Taking all the available data into consideration and applying a weight-of-evidence approach, the classification criteria for Specific Target Organ Toxicity after Repeated Exposure (STOT RE), Category 2, H373 (Regulation (EC) No 1272/2008) are met which is in line with the harmonised classification of the substance according to Annex VI of Regulation (EC) No 1272/2008 (Index No 006-012-00-2).
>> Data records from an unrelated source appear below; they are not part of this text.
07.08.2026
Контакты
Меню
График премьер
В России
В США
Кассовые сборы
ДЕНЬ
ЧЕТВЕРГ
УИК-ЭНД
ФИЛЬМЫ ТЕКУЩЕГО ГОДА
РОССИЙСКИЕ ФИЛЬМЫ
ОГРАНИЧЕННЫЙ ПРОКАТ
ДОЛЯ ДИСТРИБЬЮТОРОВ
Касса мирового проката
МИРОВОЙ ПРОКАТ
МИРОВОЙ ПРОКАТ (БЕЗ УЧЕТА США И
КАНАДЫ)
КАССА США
An assessment on endocrine disrupting potential is ongoing during the renewal (AIR) process under regulation(EC) No 1107/2009, a final outcome is currently not available.

Justification for classification or non-classification

Based on the observations of systemic toxic effects (significant changes in liver, blood, spleen and musculoskeletal, nervous and endocroone system) in the repeated dose toxicity studies at relevant dose levels, classification criteria for Specific Target Organ Toxicity after Repeated Exposure (STOT RE), Category 2, H373 (Regulation (EC) No 1272/2008) are met. This is in line with the harmonised classification of the test substance (Annex VI of Regulation (EC) 1272/2008, index number 006-012-00-2).